Friday, August 26, 2011

A Father And A Son Part 1

The total project had cost approximately 20 million dollars, give or take a few hundred thousand dollars. There was the land and existing building which cost approximately 10.5 million dollars plus stamp duty and legal fees which brought the value up to 11. The money had come from a good year in the sign business through a government contract, combined with strong trade in all three supermarkets and last, but not least, in the surprised success of a new internet site and iPad application that they had invested in the year earlier. They had then borrowed 9 million dollars from ANZ just a few months after the crisis in capital and they got the money at 5.45 per cent and locked it in for two years. They had celebrated that Christmas in Aspen, congregating in a long line for an ‘in situ’ photo with all the children present and accompanied by their husbands, wives, fianc√©es, and partners; all dressed in their finest ski gear.
Construction, which was intended to take only 12 months, had now gone into the 15th month and they now had revised the finish time as 20 months. Due to the nature on which the deal with the building company was struck, they had guaranteed to work at a lower margin given that they would not be subjected to a completion date.
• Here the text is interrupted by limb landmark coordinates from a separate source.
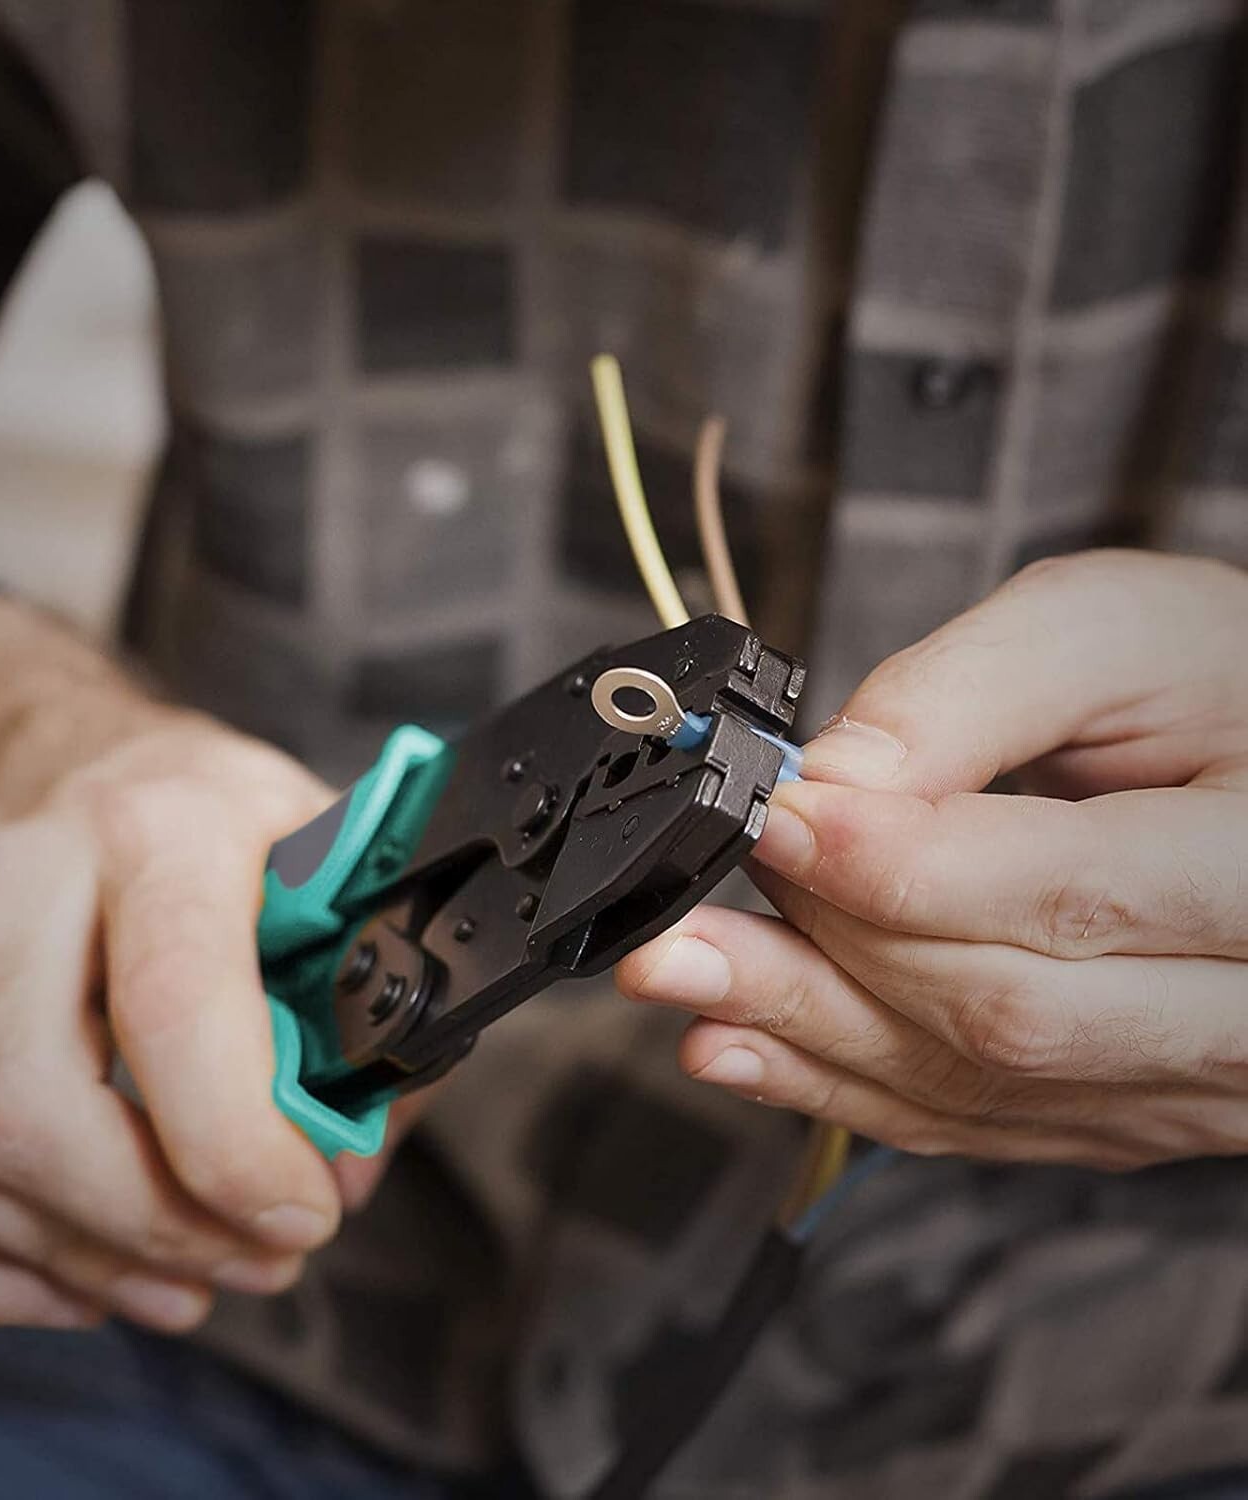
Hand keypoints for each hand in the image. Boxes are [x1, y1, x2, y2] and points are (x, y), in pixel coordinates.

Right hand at [0, 597, 392, 1329]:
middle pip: (26, 1104)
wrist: (11, 738)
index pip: (170, 1002)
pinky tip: (82, 1266)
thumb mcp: (305, 841)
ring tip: (190, 1271)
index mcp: (156, 824)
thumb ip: (356, 988)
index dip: (235, 1144)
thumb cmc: (180, 799)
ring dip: (85, 1258)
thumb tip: (355, 1156)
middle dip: (156, 1224)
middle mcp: (19, 881)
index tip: (302, 1208)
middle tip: (258, 1252)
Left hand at [617, 551, 1247, 1170]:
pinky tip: (739, 1047)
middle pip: (1001, 1008)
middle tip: (686, 909)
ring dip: (802, 1030)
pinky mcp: (1121, 1104)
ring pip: (972, 1081)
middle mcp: (1244, 1007)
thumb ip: (966, 699)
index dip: (892, 867)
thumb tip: (825, 782)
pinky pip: (969, 1119)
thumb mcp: (1112, 633)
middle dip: (824, 950)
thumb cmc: (1221, 676)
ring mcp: (1187, 1079)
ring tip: (677, 979)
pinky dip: (839, 1086)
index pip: (1061, 895)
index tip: (769, 819)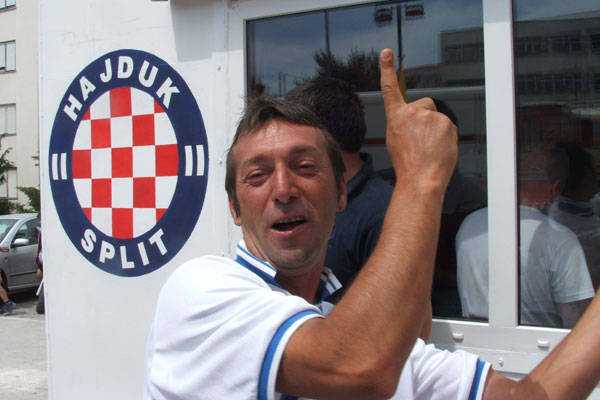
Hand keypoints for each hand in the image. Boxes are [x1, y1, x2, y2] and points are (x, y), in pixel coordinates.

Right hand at [379, 48, 457, 194]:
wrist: (420, 178)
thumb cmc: (407, 164)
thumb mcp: (395, 140)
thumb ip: (404, 124)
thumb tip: (416, 122)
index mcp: (396, 117)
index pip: (390, 89)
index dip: (387, 70)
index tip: (387, 53)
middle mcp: (413, 112)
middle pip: (425, 106)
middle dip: (426, 118)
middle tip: (422, 140)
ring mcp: (431, 117)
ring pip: (437, 119)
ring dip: (436, 131)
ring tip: (429, 149)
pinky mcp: (446, 123)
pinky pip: (448, 128)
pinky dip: (445, 138)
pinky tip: (438, 150)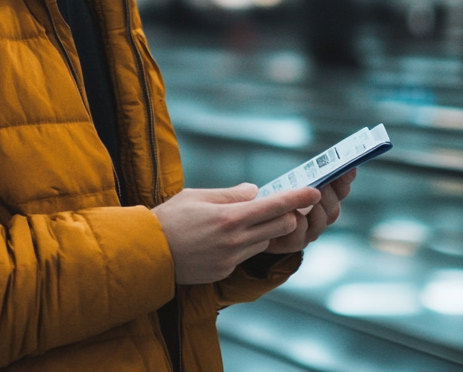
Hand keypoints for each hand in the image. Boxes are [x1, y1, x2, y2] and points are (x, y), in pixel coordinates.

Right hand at [152, 183, 321, 283]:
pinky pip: (247, 255)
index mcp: (229, 218)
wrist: (147, 254)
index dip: (298, 197)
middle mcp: (235, 240)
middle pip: (280, 226)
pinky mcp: (225, 271)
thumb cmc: (168, 219)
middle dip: (288, 214)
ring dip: (266, 229)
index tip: (314, 191)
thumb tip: (254, 192)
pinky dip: (246, 243)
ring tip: (248, 219)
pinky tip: (227, 237)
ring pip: (266, 241)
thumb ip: (230, 195)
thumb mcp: (197, 196)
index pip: (275, 205)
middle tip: (285, 204)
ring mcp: (231, 258)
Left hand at [265, 168, 355, 253]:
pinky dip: (298, 223)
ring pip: (321, 222)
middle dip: (330, 196)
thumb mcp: (286, 182)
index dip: (345, 180)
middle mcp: (320, 218)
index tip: (349, 168)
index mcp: (322, 200)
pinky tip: (291, 213)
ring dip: (317, 209)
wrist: (251, 223)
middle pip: (333, 209)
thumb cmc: (270, 198)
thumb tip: (320, 161)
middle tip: (324, 184)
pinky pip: (301, 234)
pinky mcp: (294, 243)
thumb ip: (304, 176)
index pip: (340, 190)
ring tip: (310, 197)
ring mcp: (308, 232)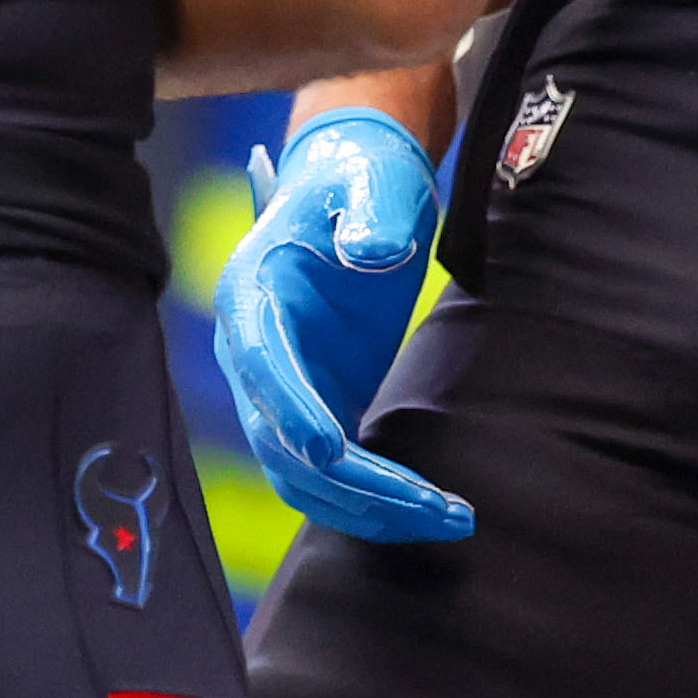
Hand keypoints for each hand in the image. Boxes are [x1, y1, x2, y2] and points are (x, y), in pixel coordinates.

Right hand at [212, 110, 470, 541]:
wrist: (361, 187)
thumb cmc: (363, 179)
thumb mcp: (373, 184)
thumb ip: (371, 215)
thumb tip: (370, 255)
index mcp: (249, 291)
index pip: (259, 361)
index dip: (290, 408)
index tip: (329, 450)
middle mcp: (251, 350)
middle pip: (280, 439)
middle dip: (352, 482)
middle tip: (431, 504)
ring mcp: (283, 387)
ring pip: (302, 474)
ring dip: (367, 507)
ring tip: (447, 518)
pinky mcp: (318, 406)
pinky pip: (332, 475)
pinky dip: (375, 501)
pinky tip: (431, 512)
The wily yet lackadaisical owner of the building company had been smart enough to see the time lag effect  of the capital crisis in the building and construction sector and now wished to keep the job going as long as possible to ensure he didn’t lose some of his key personnel.
 They had also been met with friction all along the way. The local council had implemented new by-laws on energy ratings pertaining to office and commercial spaces which the building fell under the umbrella of. This had required revisiting the existing schedules, re-developing these plans to make them align with the new ‘best practice’ standards and would cost an additional 300,000 to implement. At the same time as this took place a series of court proceedings were filed against the developer on the basis that the shadow lines of the building would have an adverse affect on neighbouring residential buildings which flanked either side of the building. When these issues became a local concern, residents began asking more and more questions about why this building, which was 3 storeys higher than the neighbours, was allowed to be built in the first place; thus putting more pressure on the local council. In turn this started a resident’s local action group which gathered impetus and soon after it was difficult for the builders to do their work with residents purposefully blocking the roads at critical times and refusing to move their cars from work zones.
The final straw in this quagmire of problems that broke the back of Alan was the change in demand per square metre for office space. In a building where they had designed large floor plates for bigger companies looking for access closer to the CBD, they had in fact miscalculated the relocation of many of these companies to newer locations on the far side of the city and this demand had been replaced by smaller firms wanting smaller floor space with better security in professions such as architecture and graphic design and not in the traditional businesses which they had budgeted for. This had resulted in the need to shift the design half way through construction and to budget for a lower per square metre rental rate which would see yields decrease by 40%.
All in all, a deal which appeared to be a ‘no brainer’ had ultimately turned into a multitude of problems and had built up stress that had filtered down through the family and its repercussions were being felt by every member. These were the problems that faced Alan as he tried forcibly to enjoy the fading tangerine sunset over Rose Bay that he had paid so handsomely for. He looked forward to spring and the prospect that the natural changes of the seasons which brought new activity, might also favour his fortunes.
When the doorbell rang Alan was excited as to who might be at the door. Rachel was not answering to his calls, so he went to the door himself and opened it with a bright and smiling face to his son who was surprised, given the current circumstances, to see his father so happy and chipper. Instantly, Alan’s face turned sour as he looked past Justin to see where he had parked.
“How many times do I have to ask you not to park there? I cannot get out of the garage when you park there. Move it down further” he barked and walked away leaving the door ajar and hobbling on his feet which were sore from a gout attack he had experienced almost one week earlier.